The film must have been very controversial in the 1960's as it glamourises adultery and pre-marital sex and is essentially amoral, making a mockery out of the marital institution. However it is a captivating story, well acted with strong characterisation, the music is great and the film is directed well by Truffaut. I must admit to feeling sorry for Jules and Gilberta as Moreau's turbulent Catherine ("une force du nature") causes them so much pain.Like Bardot in "Le Mepris", Moreau portrays a woman whose "me first" characteristics and morals are very much part of the zeitgeist of this decade.

Vastly over-rated1
This film is a favourite with high-school classes and first-year university French classes and I think this is the main reason it is so well-known (not to be confused with popular).

The educational value of this film lies in the fact that there is no acting involved, and no emotion, cleverness, or complexity to the dialogue which is uniformly, painstakingly-well enunciated in very slow, schoolchild French.

The characters are undeveloped and they do not interact with each other beyond saying their lines to each other.

All-in-all this film has no entertainment value whatsoever, but could be good if you need to practise a very simple and limited subset of the French vocabulary.

I give the film one star for being a very accurate rendition of an incredibly bland and pointless novel.

THIS PURE TRIANGULAR LOVE5
"She is the greatest sweetheart in French cinema.
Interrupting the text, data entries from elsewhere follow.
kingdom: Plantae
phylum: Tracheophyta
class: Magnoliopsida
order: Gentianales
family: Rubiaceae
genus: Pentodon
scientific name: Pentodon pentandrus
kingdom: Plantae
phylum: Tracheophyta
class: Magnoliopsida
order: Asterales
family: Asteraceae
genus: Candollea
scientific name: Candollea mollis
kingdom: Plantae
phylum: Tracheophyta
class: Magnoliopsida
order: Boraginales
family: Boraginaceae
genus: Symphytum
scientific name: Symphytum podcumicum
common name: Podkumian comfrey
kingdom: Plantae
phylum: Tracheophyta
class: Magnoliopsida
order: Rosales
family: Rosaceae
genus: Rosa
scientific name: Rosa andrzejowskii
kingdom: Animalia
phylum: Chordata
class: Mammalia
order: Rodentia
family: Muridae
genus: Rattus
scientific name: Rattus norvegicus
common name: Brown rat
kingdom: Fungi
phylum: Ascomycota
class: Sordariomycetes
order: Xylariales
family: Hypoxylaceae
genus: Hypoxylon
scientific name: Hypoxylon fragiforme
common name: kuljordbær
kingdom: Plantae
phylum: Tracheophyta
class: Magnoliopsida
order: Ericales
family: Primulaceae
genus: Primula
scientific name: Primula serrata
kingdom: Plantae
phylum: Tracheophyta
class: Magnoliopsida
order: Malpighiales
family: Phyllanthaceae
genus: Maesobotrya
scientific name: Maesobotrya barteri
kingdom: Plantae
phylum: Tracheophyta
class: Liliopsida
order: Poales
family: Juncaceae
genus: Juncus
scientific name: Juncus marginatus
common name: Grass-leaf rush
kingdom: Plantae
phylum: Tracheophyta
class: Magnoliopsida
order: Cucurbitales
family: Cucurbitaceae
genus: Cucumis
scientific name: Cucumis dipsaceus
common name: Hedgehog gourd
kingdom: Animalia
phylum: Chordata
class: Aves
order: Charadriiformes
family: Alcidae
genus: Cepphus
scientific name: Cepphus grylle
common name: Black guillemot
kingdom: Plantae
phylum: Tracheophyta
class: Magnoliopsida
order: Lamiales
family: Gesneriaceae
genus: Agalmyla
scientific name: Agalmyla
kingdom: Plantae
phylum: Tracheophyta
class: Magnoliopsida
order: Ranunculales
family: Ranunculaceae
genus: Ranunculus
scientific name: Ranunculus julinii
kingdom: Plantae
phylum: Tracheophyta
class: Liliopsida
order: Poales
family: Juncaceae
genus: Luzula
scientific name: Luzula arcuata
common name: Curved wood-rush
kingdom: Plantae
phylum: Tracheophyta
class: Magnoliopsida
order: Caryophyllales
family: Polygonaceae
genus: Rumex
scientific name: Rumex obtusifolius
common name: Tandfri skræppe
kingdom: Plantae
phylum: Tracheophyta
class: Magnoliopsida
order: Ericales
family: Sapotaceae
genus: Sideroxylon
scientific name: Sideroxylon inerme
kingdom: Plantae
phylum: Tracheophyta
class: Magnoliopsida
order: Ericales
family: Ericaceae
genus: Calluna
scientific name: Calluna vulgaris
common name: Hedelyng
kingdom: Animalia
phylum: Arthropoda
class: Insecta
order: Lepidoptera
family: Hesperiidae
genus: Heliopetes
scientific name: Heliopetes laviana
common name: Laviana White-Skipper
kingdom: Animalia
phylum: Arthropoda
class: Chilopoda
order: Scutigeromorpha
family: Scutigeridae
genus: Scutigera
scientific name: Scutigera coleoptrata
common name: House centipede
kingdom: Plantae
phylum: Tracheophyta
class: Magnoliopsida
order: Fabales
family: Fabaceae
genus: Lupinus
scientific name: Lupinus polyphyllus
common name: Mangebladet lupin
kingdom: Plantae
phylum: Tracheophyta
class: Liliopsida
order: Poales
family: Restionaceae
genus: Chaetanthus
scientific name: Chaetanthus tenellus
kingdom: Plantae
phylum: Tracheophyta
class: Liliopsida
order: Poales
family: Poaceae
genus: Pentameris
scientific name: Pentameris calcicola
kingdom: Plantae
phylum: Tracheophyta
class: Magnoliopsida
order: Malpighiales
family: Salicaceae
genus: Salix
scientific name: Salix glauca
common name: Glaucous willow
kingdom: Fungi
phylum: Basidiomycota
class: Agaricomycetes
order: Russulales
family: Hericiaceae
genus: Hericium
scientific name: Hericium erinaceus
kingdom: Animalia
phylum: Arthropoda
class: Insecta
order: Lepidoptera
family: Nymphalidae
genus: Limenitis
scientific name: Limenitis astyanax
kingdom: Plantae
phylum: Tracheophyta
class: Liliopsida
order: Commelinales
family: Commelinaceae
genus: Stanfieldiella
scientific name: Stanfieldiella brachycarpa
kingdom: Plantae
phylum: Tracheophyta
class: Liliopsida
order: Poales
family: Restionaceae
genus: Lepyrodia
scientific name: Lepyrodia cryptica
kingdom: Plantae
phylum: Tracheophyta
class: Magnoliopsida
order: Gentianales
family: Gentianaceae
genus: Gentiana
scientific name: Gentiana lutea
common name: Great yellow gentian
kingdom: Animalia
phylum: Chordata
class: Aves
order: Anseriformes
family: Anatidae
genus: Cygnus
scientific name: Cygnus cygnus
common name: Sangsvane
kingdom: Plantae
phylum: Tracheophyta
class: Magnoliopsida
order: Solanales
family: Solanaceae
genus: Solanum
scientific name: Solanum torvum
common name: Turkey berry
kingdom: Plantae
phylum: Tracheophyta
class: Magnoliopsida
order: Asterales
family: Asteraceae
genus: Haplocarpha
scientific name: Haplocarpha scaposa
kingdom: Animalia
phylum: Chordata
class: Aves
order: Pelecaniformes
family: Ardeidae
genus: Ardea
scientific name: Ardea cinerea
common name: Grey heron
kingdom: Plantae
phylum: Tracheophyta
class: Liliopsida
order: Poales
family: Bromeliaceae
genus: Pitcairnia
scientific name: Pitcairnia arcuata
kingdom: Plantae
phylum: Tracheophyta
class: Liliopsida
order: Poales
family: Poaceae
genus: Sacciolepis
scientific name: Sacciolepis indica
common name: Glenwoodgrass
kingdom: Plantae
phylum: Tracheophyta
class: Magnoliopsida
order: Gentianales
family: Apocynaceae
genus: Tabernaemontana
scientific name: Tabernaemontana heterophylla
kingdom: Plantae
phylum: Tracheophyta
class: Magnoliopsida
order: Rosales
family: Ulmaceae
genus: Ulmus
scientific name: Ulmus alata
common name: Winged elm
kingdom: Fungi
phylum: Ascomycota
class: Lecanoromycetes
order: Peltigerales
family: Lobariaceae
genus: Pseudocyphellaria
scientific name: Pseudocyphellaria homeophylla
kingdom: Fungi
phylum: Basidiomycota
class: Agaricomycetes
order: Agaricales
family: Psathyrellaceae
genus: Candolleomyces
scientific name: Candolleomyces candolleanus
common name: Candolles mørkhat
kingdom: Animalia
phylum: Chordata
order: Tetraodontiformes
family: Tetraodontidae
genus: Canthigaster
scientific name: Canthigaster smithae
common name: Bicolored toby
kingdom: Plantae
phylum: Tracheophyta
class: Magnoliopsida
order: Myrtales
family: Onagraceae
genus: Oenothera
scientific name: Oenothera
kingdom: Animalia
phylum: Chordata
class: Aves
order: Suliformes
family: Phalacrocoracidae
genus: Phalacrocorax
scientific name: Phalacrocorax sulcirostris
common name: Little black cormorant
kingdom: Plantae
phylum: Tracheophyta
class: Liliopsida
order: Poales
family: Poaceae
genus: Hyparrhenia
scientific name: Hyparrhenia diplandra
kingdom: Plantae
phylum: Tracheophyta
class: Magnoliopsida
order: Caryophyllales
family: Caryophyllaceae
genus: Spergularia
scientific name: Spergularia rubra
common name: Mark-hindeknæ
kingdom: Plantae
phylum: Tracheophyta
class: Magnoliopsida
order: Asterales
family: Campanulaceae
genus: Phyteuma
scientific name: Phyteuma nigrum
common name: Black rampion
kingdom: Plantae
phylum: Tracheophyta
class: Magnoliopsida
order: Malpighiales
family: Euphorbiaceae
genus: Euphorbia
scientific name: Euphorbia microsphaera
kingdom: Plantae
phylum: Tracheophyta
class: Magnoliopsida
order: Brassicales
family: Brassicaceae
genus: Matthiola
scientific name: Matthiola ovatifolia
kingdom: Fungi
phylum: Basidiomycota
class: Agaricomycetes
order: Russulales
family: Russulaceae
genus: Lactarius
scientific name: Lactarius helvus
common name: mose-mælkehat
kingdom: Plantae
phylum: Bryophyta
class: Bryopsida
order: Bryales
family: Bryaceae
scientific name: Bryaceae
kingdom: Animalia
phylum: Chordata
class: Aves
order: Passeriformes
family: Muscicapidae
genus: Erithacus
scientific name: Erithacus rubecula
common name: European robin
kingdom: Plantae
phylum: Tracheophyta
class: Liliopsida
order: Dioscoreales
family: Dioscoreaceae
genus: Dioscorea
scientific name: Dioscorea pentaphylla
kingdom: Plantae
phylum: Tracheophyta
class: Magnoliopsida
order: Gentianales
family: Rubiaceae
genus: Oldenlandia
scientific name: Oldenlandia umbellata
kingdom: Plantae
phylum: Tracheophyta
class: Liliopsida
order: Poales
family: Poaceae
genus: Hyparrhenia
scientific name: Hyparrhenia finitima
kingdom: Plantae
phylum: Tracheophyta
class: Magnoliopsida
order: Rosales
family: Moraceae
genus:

While gangsters and gangs kill each other, she dances in a tutu in a circus, is tortured by a sadist and makes her way through bursts of submachine-gun fire, with thoughts only of love. With trembling lips, wild hair, she ignores what others call 'morals' and lives by and for love. Messieurs, producers and directors, give her a real part and we will have a great film."

Francois Truffaut wrote this of Jeanne Moreau in 1957. Shortly afterwards, when fascination turned to friendship, the burgeoning director's greatest ambition would be to make a film with the woman who had become the most important person in his life.

In JULES ET JIM, Jeanne Moreau's is a performance of touching beauty and lucidity that is unparalleled in cinema. She is Catherine, the woman in love with life, who in turn falls in love with both Jules and Jim (superb performances from Oskar Werner and Henri Serre), amateur scholars, dandies, and the closest of friends. Over the following years, through joy, disillusionment, a world-war and parenthood, the three share a relationship that defines love itself; as Catherine alternates her pledge of devotion from Jules to Jim, and even to other men, our heroes explore a friendship that has been touched by a soul who is "not a woman" but rather "...an apparition".

But Catherine is not "fatale"- rather the very essence of woman, whose divine right it is to live as she pleases, when she pleases, where any potentially ruinous consequences are the unfortunate fruits of an unmitigated love of love itself. Truffaut's art is one that invokes the Goddess, embodied here by an enigma of extraordinary grace and power. His camera laughs with her, cries with her, and encapsulates with amazing dexterity the flow of movement - the whirlwind of life. The theme of JULES ET JIM - a triangular love affair that questions monogamy - is unhindered by any sensuality or sexual intimations. Instead it is a love that is pure, chaste and eternally resonant. The remarkable tact of Truffaut's direction, the refutation of showiness, conveys a cinema of charm and elegance, as the film's mood undulates in accordance with the whims of our great love Jeanne Moreau - from untold joy to the heavy burden that is the awful truth.

JULES ET JIM is a film of harmony and genius, a hymn to life that asks the audience not to judge, but rather to experience and to love. We can relate to the film Truffaut's own words, when, speaking of Nicholas Ray's JOHNNY GUITAR and Howard Hawks' BIG SKY he said: "Anyone who rejects either should never go to the movies again, never see any more films. Such people will never recognize inspiration, poetic intuition, or a framed picture, a shot, an idea, a good film, or even cinema itself."